Wittgenstein’s John Doe

For some years, since I first read Wittgenstein as a 15 years old, I have been slightly annoyed by his use of N.N. as a place holder for a name. That’s because I have been ignorant of what it stands for. But then again I have not been bothered enough to go and check.

N.N. turned out to be an abbreviation of Latin phrase “nomen nescio”. Now, enlighted by wikipedia, of course, when N.N. is used, I do know that I do not know the name of the person referred to. And I am bothered no more?

Pairing fallacies with fallacies

Fallacies come in pairs sometimes.

Let’s take two twains of examples:

1. Slippery slope and runaway train. The slippery slope fallacy is committed when your argument is solely based on accusing the other side for going too far: e.g. it is a fallacy to claim that higher taxes will simply make everyone as poor as everyone else. The runaway train is committed when you actually go further than you argued for: e.g. it is a fallacy to base your argument on higher taxation solely on that no-one should have more than his neighbours.

Thus, if you are keen to mix metaphors, you may accuse someone of standing on a slippery slope only if they are already aboard a runaway train.

2. Bogus dilemma and Thatcher’s blame (latter was dubbed, as far as I know, by Madsen Pirie). The fallacy of bogus dilemma is committed when you present a dilemma when there is none: we will either have to lower our taxes, which will make the poor suffer, or we will have to raise our taxes, which will halt the economy, or, finally, we may keep the taxation as it is, and stay in the mess we are in. (Fallacy is in the over simplification of the issue of taxation.) Thatcher’s blame, on the other hand, is a failure to recognise a genuine dilemma. If there are no other options (lowering, raising, or keeping it as it is), no one can be blamed for the making of choice between the (usually bad) options, only for choosing ill amongst them.

If she has faced a genuine dilemma, she cannot be accused for facing it. If there were other options, they must be argued for; and, if there are none other than poor choices to make, that must be argued for as well. Blame is never enough, and neither is conjuring forks, tridents, bulls and crossroads out of thin air.

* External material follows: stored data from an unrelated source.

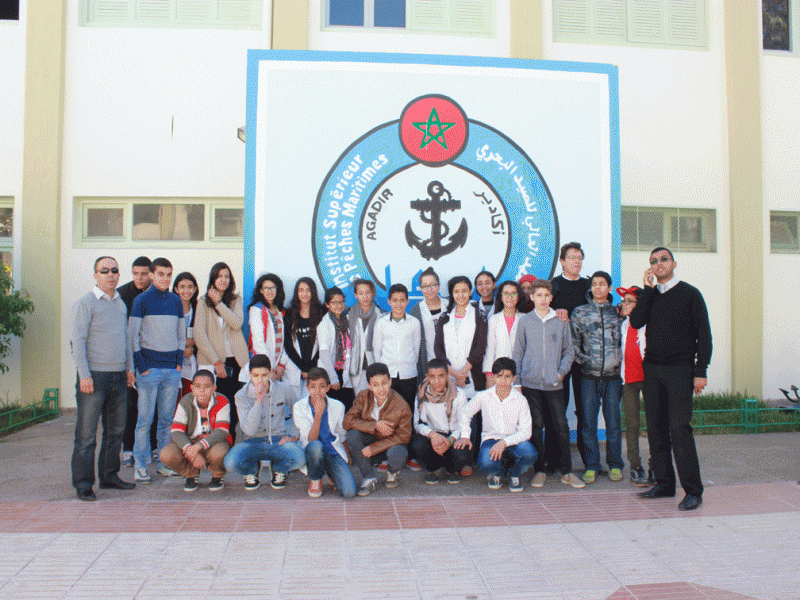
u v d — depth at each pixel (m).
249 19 7.70
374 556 3.27
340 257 5.62
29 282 7.34
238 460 4.25
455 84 5.77
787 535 3.59
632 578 3.02
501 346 4.93
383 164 5.68
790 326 8.47
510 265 5.80
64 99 7.48
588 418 4.69
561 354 4.62
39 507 4.00
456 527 3.71
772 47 8.55
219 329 5.12
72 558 3.20
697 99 8.39
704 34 8.45
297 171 5.59
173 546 3.37
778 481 4.70
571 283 5.08
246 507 4.05
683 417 4.11
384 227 5.67
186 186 7.58
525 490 4.49
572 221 5.88
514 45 7.88
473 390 5.01
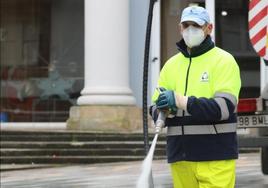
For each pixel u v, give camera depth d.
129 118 30.62
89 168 23.42
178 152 8.26
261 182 16.44
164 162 23.69
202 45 8.16
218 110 7.82
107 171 21.84
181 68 8.30
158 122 7.91
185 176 8.37
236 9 32.09
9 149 27.34
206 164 8.12
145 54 9.18
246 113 13.99
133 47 32.34
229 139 8.12
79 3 36.09
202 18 8.02
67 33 36.31
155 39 32.09
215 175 8.10
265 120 13.80
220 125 8.06
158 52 31.97
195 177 8.30
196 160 8.12
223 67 8.05
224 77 8.01
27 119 36.66
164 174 19.25
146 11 32.34
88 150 26.86
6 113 37.03
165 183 16.86
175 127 8.21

Further reading on fallacies: Madsen Pirie, How to Win Every Argument, the use and abuse of logic, Continuum, London, 2006. Fun, short, and acerbic introduction on the subject.

Reading about the glorious past…

I am reading S. Soames’s Philosophical Analysis in the Twentieth Century. Not particularly deep philosophical book (it is written, on most parts, for undergraduates) . However, since I have mostly read just a seemingly random set of classics from here and there according to the need at hand, as most of us do, I do appreciate the comprehensive picture of the development of analytic philosophy presented here.

It pains me to admit that, although I have lately been working on both empiricist criterion of meaning (the problem of analyticity to be precise) and the problem of counterfactuals, I paid no attention to the connection between the two until I read about it from Soames’s book…

 

Time spent on grant applications, How to bring some more efficiency…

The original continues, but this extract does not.